Although Iran’s record in the FIFA Beach Soccer World Cup leaves plenty of scope for improvement, with eight defeats and a single victory from their three previous participations, Team Melli are nevertheless brimming with determination and optimism as they embark on a fourth world title push in Ravenna. This self-belief is partly down to the West Asians’ successful showing in the qualification tournament, which was capped by an encouraging third-placed finish and a scintillating 6-2 win over United Arab Emirates. The campaign demonstrated how this young squad are already finding their feet, especially in front of goal where their fine attacking form suggests they are capable of causing a stir at beach soccer’s main event.

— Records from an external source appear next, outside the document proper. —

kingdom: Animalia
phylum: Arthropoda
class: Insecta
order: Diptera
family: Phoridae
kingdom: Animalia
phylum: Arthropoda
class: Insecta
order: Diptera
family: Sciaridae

In previous editions of the global showpiece, Iran failed to make it past the group stage having notched a single victory overall, albeit it a spectacular one, 5-4 against Spain in 2007. In an exclusive interview with FIFA.com, Iran coach Behzad Dadashzadeh underlined his faith in the team, declaring that his charges have no reason to fear the opposition. Indeed, not even the prospect of opening their campaign against hosts Italy, one of the pre-tournament favourites who will be eager to give the home fans something to cheer about, can dent his confidence: "Italy? We know all about them, we’ve prepared for the match by watching DVDs of their games. Although they are a technical and inventive side, I’m certain that the freshness of our team will cause them problems."

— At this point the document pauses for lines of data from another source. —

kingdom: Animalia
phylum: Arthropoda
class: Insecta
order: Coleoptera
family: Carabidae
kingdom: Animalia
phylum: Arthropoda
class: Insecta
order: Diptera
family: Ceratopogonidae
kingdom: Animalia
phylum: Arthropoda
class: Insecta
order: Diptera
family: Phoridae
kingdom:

We have prepared very well, even better than for past campaigns.
Behzad Dadashzadeh, Iran coach

Big ambitions
"We have prepared very well, even better than for past campaigns,” explained the Iranian tactician, who is convinced that his players have all the attributes to tread new territory in the competition. “We have World Cup experience and have qualified on our own merit. I’m sure that Iran will shine in Ravenna, not only managing to win a game, but also progressing to the second stage". If Team Melli can show the same boldness on the pitch as their coach displays in front of the microphone, they are certainly capable of standing up to their formidable group rivals: "Senegal have an added advantage in terms of their physical power, whereas Switzerland are like Italy, technically strong and inventive with very experienced players," said Dadashzadeh. "That said, we fear no-one, we can beat both of them.

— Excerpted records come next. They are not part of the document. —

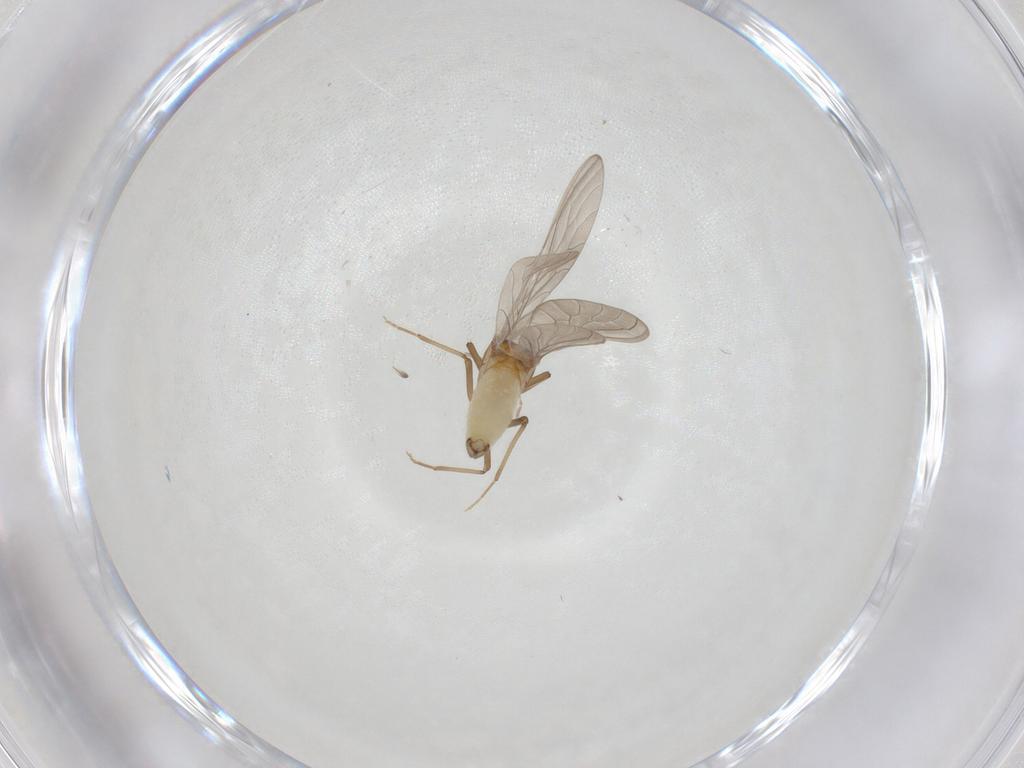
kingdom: Animalia
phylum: Arthropoda
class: Insecta
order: Neuroptera
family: Coniopterygidae
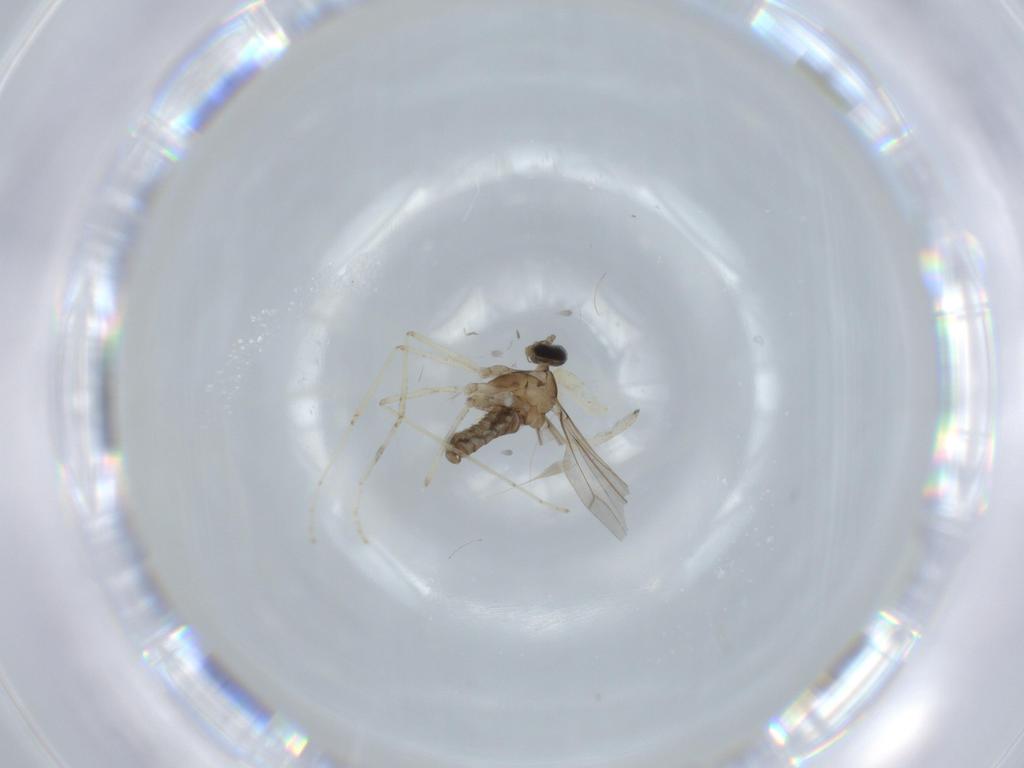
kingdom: Animalia
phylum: Arthropoda
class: Insecta
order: Diptera
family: Cecidomyiidae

"If we manage to perform well right from the first match, as I believe will be the case, I think that Iran can go far in the tournament. I know my words might raise a few smiles but I think my team is fully capable of reaching the last four." As to his side’s specific attributes, the Iranian was keeping his cards close to his chest but revealed that his hopes hinged on incisive attacking combinations and experience: "We have prepared some interesting counter-attacking moves, but I won’t go into that now. You'll have to wait and see during the tournament. We are relying on a young but seasoned squad, with ten of the 12 having already taken part in Dubai in 2009." 

Well prepared
Dadashzadeh is also seeking to take advantage of the fact that all the Iranian players selected for the finals in Ravenna hail from the north of the country, where they are used to playing in high summer temperatures: "We are prepared to play even in the heat. We don’t have a problem with it because the players all come from the area near the Caspian Sea and, since the climate in Ravenna is still very summery, that will definitely work in our favour."